Die Hitze steht zwischen den Häusern. Chava verschwindet wieder in der Waschküche, den vollen Korb auf der Hüfte. Die Tür hängt schief in den Angeln und sie quietscht, als sie über den Boden schleift. Die letzten Zentimeter wird sie mit Gewalt zugezogen. Es kracht hörbar.

Ich husche die Treppe hinunter zum Hof. Die Waschküche hat zwei Fenster, und eins davon liegt verborgen hinter einem hohen Malvenbusch. Wenn man sich dahinter stellt, ist man vom Haus aus nicht zu sehen.

In dem kleinen Verschlag dampft es. Kondenswasser läuft an der Fensterscheibe hinunter. Chava steht mit dem Rücken zu mir am Becken; ihre weißen Ellbogen bewegen sich in den Schwaden auf und ab. Die Glut des Ofens und des Waschwassers greift durch die Wand nach mir, schwüler als die Nachmittagshitze. Eine Hummel summt durch den Hibiskus. Es riecht nach Staub, Seife und Hinterhof.

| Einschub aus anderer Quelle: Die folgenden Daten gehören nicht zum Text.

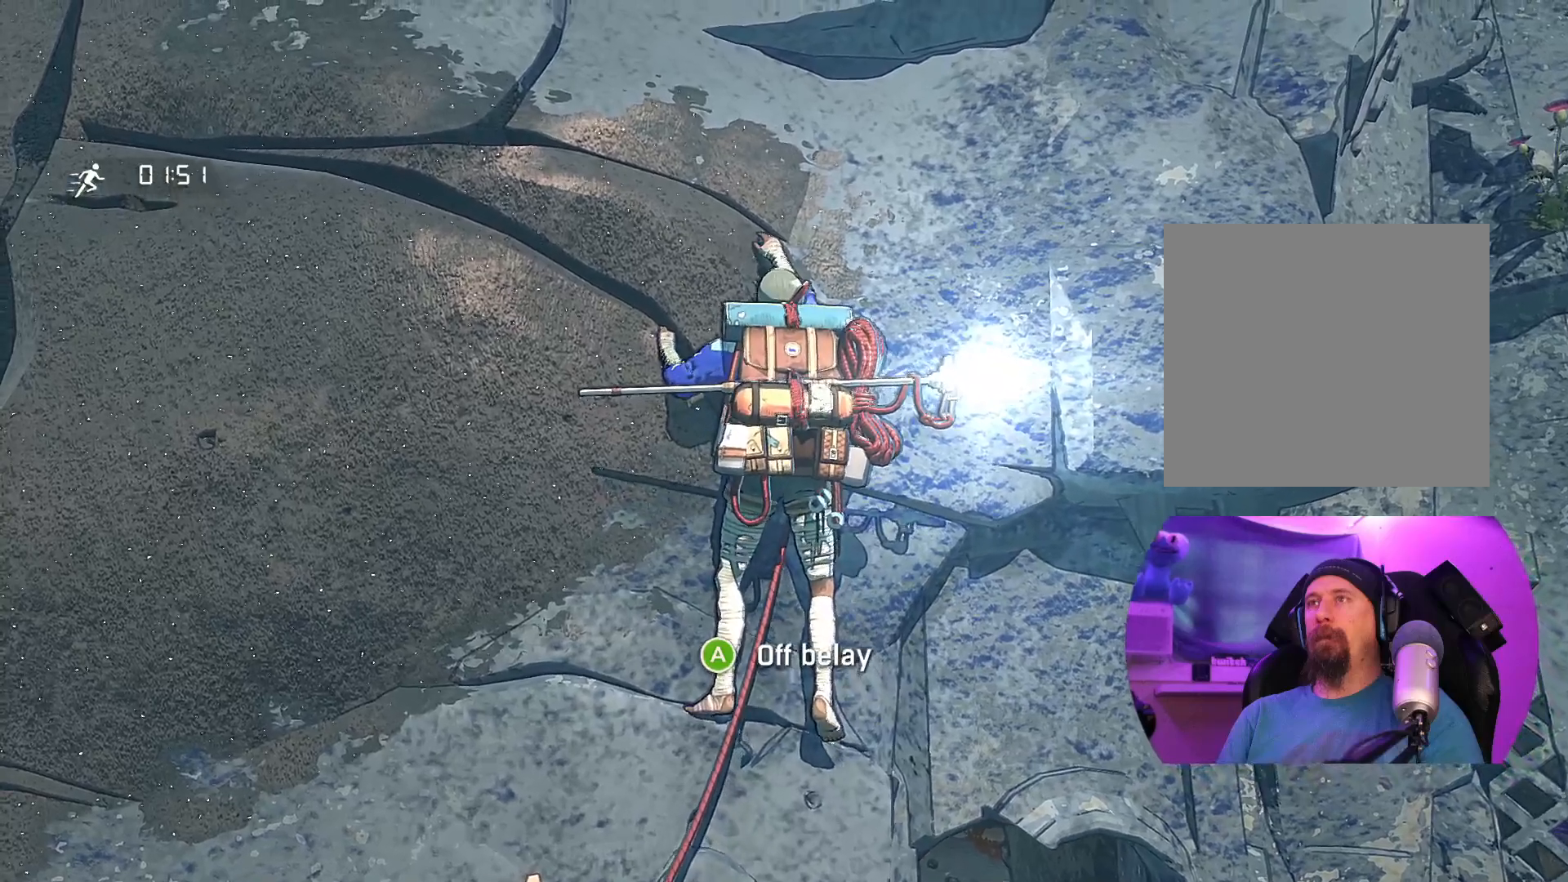
{"buttons": [], "left_stick": "center", "right_stick": "center", "events": [[400, "left_stick", "center"]]}
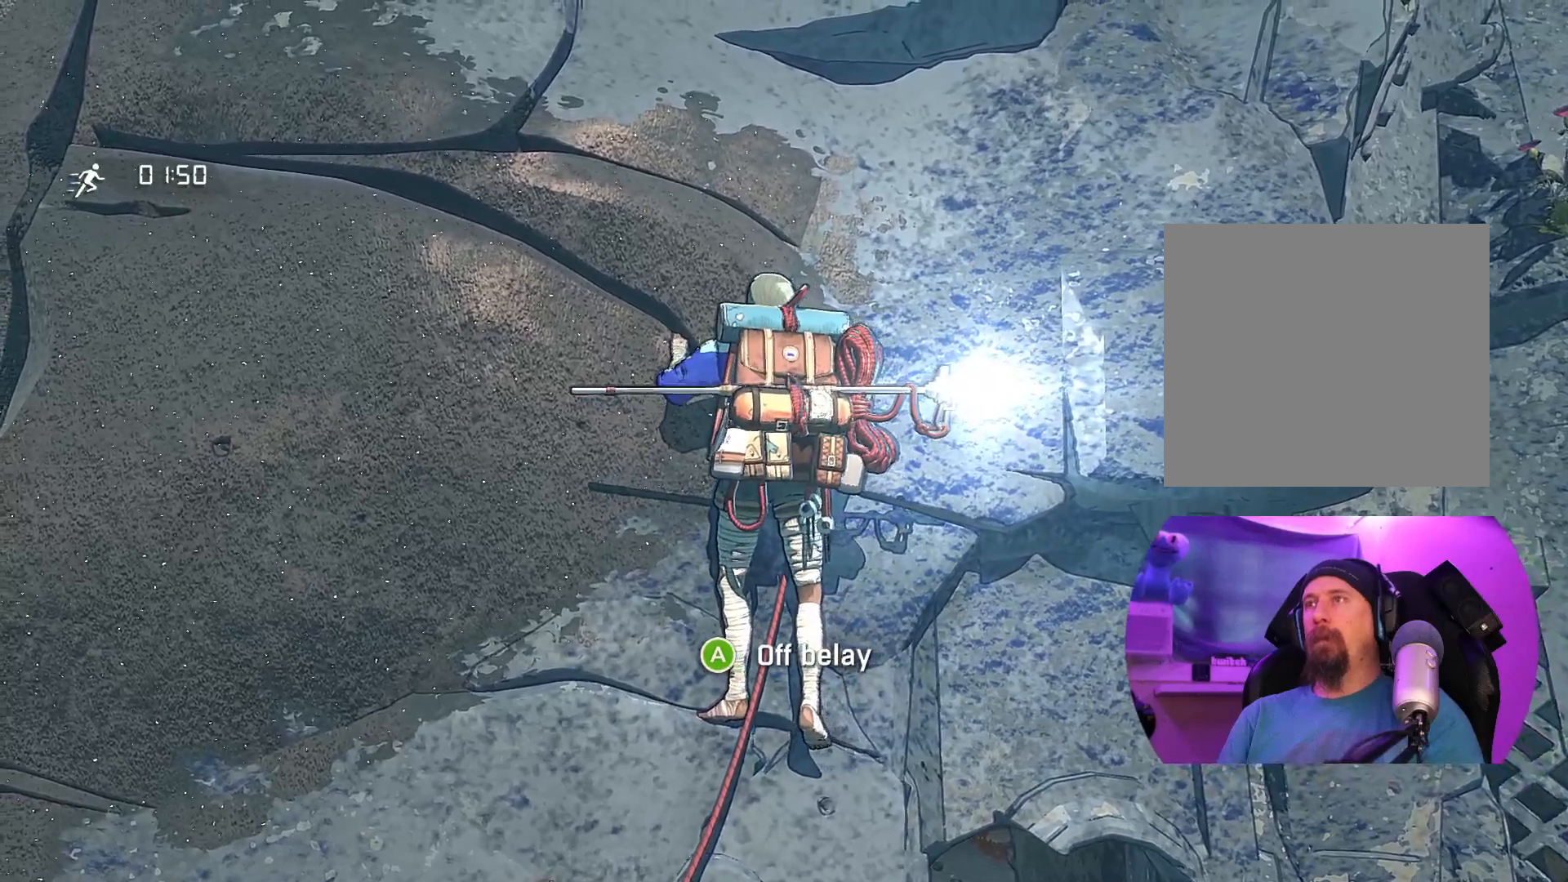
{"buttons": [], "left_stick": "center", "right_stick": "left", "events": [[217, "right_stick", "left"]]}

Chava ist ein Flittchen, sagt man. Ich weiß es besser. Die Herren, die das Zimmer unter dem Dach betreten, reden nur mit ihr. Sie sitzt auf dem Canapé, die Herren am Tisch. Es gibt Tee aus dem silbernen Samowar und dazu gelbe Zigarretten. Die Herren unterhalten sich oft eindringlich, aber immer respektvoll mit ihr, niemand fasst sie jemals an. Niemand außer Michael.

Von Chava geht Verwegenheit aus. Sie trägt Hosen und fährt jeden Morgen mit dem Motorrad in die Stadt. Ihr Blick und ihr Gang sind zielstrebig. Sie ist schön, auch wenn sie nie lacht. Ihr Haar fällt immer offen über ihre Schultern, nur jetzt, während der Arbeit, hat sie es unordentlich am Hinterkopf zusammengesteckt. Eine dünne Strähne löst sich und bleibt in der feuchten Kuhle ihres Nackens kleben. Zart ist dieser Hals mit der wirren Frisur darüber; ich muss an Tulpen denken, die im Wind nicken. Die geschwungene Linie verrät alles über Chava und ihre geheime Verletzlichkeit. Der Flecken weißer Haut, so schutzlos meinen Blicken preisgegeben, pflanzt Feuer in meine Brust. Dort dehnt es sich aus, süß und sehnsüchtig, ein sachter Schmerz.

Manchmal nimmt Michael Chavas Haar und wickelt es sich um die Hand, als packe er ein Pferd beim Schweif. Dann entblößt er den weißen Nacken und drückt seinen bärtigen Mund darauf. Nichts empört mich mehr als die gierige, gedankenlose Entweihung dieser verborgenen Anmut.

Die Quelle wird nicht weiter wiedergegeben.